How to complete this task: For each line below that includes the word "learning", make a copy.

Provided information:
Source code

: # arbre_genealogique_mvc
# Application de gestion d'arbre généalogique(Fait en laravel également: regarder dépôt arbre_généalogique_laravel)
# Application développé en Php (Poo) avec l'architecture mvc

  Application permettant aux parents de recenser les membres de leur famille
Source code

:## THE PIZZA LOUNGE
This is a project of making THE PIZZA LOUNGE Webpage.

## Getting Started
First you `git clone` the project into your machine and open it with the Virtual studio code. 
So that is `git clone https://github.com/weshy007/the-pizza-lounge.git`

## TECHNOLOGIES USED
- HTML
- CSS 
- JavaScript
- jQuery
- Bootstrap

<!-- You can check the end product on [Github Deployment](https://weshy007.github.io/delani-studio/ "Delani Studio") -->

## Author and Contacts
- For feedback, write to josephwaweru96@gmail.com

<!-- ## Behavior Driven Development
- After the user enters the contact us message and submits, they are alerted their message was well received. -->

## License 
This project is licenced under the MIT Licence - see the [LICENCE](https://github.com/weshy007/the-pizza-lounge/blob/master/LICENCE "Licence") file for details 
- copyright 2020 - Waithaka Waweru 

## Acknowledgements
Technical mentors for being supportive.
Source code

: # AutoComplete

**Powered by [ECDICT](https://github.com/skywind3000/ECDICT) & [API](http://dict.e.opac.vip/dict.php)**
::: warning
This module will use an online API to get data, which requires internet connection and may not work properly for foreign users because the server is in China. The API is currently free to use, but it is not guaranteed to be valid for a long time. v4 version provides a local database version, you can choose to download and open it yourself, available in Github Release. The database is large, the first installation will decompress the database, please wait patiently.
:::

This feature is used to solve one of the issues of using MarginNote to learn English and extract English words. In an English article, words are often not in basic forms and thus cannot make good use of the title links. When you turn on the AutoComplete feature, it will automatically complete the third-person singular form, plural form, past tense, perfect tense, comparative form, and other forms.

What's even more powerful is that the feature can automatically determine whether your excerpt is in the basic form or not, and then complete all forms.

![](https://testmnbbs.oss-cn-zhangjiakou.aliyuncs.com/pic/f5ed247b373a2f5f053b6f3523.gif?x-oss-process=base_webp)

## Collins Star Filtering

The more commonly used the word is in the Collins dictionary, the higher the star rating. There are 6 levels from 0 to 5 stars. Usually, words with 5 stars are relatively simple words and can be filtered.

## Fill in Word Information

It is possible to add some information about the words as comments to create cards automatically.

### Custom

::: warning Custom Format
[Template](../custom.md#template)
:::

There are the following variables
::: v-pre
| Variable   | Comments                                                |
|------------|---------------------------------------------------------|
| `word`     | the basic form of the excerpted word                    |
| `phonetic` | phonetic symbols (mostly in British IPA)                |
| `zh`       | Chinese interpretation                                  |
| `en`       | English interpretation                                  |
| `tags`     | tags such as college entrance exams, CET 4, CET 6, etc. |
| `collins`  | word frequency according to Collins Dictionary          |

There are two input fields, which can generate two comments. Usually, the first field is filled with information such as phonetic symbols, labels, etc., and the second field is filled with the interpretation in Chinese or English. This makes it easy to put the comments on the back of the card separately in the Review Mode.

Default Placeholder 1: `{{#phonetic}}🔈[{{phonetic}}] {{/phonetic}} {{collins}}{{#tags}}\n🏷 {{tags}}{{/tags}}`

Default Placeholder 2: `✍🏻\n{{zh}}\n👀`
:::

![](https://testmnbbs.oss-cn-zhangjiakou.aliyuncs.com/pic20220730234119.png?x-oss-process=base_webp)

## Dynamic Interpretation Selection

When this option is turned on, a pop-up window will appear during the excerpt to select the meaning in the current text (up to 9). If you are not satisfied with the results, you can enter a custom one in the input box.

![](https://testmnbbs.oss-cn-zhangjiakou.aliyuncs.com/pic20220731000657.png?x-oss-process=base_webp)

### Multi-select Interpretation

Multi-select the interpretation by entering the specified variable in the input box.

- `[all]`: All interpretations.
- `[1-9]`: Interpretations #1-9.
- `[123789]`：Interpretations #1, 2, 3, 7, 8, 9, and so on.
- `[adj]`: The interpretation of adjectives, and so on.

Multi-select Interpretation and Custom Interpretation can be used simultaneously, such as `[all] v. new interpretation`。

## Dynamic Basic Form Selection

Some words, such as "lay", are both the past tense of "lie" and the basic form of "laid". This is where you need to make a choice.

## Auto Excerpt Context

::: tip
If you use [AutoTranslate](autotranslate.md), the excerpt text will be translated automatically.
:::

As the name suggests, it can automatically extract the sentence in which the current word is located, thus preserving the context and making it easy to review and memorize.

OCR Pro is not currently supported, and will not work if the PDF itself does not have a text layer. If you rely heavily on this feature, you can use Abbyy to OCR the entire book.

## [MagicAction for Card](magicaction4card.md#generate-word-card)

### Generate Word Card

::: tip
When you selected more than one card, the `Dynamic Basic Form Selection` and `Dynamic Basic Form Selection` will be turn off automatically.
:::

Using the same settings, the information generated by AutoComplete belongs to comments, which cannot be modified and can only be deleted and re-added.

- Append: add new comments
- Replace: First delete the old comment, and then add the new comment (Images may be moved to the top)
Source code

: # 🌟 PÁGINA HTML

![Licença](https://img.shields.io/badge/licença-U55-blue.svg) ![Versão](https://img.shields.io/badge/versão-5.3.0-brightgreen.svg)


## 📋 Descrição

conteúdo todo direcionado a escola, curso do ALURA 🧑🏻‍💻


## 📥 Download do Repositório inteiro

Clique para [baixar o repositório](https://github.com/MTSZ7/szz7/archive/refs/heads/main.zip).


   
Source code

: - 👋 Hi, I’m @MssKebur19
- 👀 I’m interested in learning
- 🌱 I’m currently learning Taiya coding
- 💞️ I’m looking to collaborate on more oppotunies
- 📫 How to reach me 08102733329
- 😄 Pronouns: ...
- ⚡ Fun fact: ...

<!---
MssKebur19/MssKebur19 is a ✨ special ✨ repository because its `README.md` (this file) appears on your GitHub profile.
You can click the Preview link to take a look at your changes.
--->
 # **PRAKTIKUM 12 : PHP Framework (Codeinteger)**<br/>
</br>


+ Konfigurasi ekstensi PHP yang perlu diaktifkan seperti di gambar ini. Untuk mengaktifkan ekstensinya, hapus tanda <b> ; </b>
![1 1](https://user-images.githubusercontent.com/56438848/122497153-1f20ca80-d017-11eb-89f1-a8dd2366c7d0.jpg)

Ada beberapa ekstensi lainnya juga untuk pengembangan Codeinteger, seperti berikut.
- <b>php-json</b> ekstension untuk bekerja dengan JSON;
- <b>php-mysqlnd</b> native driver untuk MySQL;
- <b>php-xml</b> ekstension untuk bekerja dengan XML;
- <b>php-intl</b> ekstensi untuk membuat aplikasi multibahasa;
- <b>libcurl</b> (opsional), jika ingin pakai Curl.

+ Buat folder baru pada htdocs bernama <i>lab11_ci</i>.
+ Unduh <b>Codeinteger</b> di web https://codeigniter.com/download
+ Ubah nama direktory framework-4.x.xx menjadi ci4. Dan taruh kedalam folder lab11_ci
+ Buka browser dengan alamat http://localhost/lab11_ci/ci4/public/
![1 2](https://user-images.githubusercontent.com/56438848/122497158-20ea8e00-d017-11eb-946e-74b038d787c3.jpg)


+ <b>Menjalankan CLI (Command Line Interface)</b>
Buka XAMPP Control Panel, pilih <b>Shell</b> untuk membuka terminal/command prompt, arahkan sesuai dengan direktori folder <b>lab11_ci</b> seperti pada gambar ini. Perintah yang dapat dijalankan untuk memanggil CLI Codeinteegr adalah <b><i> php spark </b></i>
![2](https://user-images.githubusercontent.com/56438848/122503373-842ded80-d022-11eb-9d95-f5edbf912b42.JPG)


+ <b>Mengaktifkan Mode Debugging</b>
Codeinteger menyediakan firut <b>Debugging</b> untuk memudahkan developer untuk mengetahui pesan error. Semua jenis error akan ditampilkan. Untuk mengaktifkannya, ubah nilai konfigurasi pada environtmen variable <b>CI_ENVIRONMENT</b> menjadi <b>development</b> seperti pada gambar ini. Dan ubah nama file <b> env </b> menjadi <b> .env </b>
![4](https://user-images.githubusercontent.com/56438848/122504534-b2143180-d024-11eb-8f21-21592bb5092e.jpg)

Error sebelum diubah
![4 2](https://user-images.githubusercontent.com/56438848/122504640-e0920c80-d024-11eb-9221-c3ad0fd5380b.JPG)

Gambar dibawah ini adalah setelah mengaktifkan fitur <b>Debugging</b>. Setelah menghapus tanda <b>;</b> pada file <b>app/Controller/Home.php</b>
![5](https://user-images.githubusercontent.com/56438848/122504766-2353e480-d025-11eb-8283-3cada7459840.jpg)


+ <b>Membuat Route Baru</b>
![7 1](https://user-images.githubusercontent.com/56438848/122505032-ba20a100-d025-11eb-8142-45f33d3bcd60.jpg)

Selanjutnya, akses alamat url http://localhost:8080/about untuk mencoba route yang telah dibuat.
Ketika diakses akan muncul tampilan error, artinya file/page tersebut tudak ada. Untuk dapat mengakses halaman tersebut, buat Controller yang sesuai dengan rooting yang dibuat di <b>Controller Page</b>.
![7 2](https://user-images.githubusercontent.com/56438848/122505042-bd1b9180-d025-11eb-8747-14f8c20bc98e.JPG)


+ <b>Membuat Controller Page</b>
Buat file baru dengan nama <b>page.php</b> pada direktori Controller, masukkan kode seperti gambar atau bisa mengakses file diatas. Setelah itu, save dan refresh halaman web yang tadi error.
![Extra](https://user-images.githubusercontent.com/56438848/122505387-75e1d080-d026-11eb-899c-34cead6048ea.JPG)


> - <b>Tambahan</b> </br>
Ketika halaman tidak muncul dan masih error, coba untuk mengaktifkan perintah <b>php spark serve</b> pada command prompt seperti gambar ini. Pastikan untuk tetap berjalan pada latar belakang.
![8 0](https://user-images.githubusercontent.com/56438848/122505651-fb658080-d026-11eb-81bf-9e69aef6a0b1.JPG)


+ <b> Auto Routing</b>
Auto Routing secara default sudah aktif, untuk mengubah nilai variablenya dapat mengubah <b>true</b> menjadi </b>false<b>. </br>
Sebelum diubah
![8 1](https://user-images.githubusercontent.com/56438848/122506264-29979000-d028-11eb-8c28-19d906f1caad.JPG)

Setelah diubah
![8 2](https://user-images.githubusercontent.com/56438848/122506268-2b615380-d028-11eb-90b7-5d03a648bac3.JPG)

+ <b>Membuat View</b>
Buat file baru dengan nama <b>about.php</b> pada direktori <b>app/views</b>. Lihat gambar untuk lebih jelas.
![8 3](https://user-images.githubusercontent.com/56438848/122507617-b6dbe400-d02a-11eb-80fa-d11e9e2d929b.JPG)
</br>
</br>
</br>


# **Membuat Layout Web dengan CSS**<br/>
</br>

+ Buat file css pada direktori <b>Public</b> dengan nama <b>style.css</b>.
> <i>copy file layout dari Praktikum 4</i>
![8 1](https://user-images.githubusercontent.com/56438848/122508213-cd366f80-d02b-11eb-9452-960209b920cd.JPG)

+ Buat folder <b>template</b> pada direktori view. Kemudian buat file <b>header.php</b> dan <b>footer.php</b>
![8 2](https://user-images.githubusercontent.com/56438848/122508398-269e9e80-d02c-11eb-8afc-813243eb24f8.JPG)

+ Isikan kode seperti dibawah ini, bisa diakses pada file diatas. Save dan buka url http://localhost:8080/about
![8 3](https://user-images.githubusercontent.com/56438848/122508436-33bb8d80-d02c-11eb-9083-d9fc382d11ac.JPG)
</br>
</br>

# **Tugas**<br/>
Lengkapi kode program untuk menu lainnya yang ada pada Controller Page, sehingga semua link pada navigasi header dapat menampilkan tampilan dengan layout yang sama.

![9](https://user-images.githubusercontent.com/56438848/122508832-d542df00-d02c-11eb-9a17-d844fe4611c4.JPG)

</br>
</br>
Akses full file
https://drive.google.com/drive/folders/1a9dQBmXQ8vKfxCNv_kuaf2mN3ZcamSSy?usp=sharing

Result:
- 👀 I’m interested in learning
- 🌱 I’m currently learning Taiya coding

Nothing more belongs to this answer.